Here are some links to the process of the making of this piece.

A neighbour recently mentioned that my jewellery had pride of place in the window at Maleny Additions, and I thought I should have a quick peek. Sure enough two pendants and two pairs of earrings were on show - looking lovely and twinkly.




And the last little bit of something was that the seminar I am teaching in NZ in September is out and about and being advertised.





P.S. it's a video about me, not the workshop!

Sunday, October 6, 2024

Farewell Hame, and welcome...

 On Saturday, my exhibition Hame closed. Late in the afternoon, Barry and I headed down to dismantle the show and pack the pieces up.

It never ceases to amaze me how quickly a show comes down, after the time it takes to make the work and set it up!

Rolling up the scrolls and keeping them with their rusty tins.


Amazing how compact they become, after having drifty regally from the tops of their plinths.


Add in the cubes from Rolling the Dice and a folded up Postcards Home and a bundled up The Emigrants in their pouch and the whole show is nearly here!

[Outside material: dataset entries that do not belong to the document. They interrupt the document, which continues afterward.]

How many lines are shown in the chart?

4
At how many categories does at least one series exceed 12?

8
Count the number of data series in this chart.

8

Bundled and Burnt gets added in alongside the display case for Rolling the Dice. The perspex case for The Emigrants is pretty large; and Travelling Home the wall piece is also of a size so they do add a sense of heft (tho not shown here).

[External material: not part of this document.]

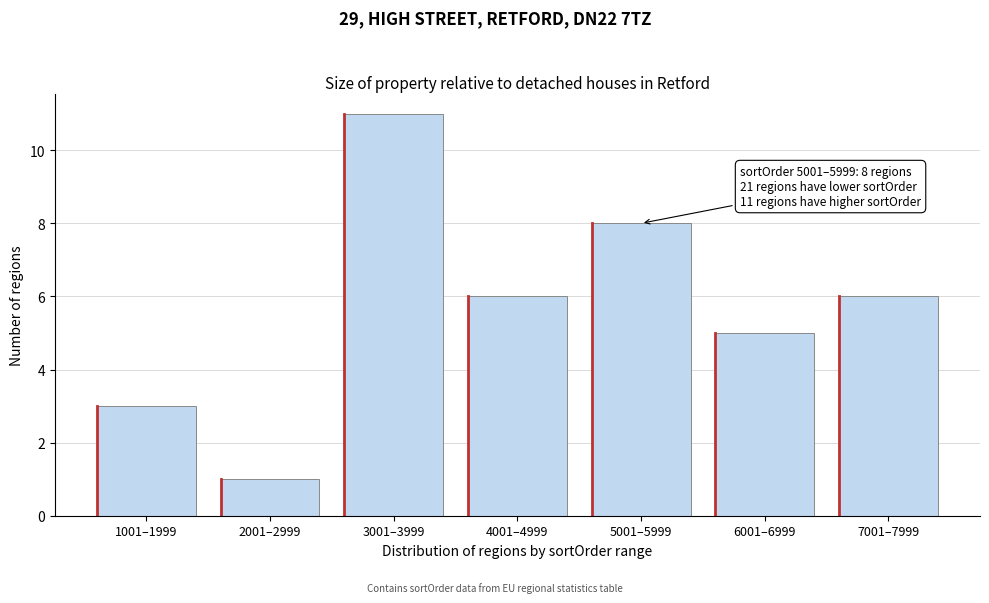

Reading right to left, transcribe all the data shown in this chart.

6	5	8	6	11	1	3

And it is done. We will be leaving the plinths with the Museum rather than carrying them back to Australia with us


And straight away they have a new role in life! I have moved my four hand stitched books onto the main table where they will accompany the work the High School students made in the workshop we did with them. I am so excited for the students that their work will get a public showing.


And on Sunday morning, Tracy, their teacher, and I set up their work.

Once more, the work is all about ideas of home and what it means.



So vibrant and mazing - so much to look at, to draw the eye. I really enjoyed displaying them and showcasing this bit and that...

I love all the shadows and the angles too!


I really want to go back now and have a good look through them. Some of the work was exceptional, sincerely thought through and well resolved and presented. So many complex ideas were considered, and so many creative expressions made of them. Always, young people will surprise you, and impress you.

This showing is on for two weeks, from Monday 7 October until Saturday 19 October. One of those weeks is the school holidays so hopefully more students will get the chance to visit and see their work on display. And hopefully there will be more visitors generally!

It has been a great collaboration between artists, the High School and the Museum. So good to have community working together to showcase art and talent.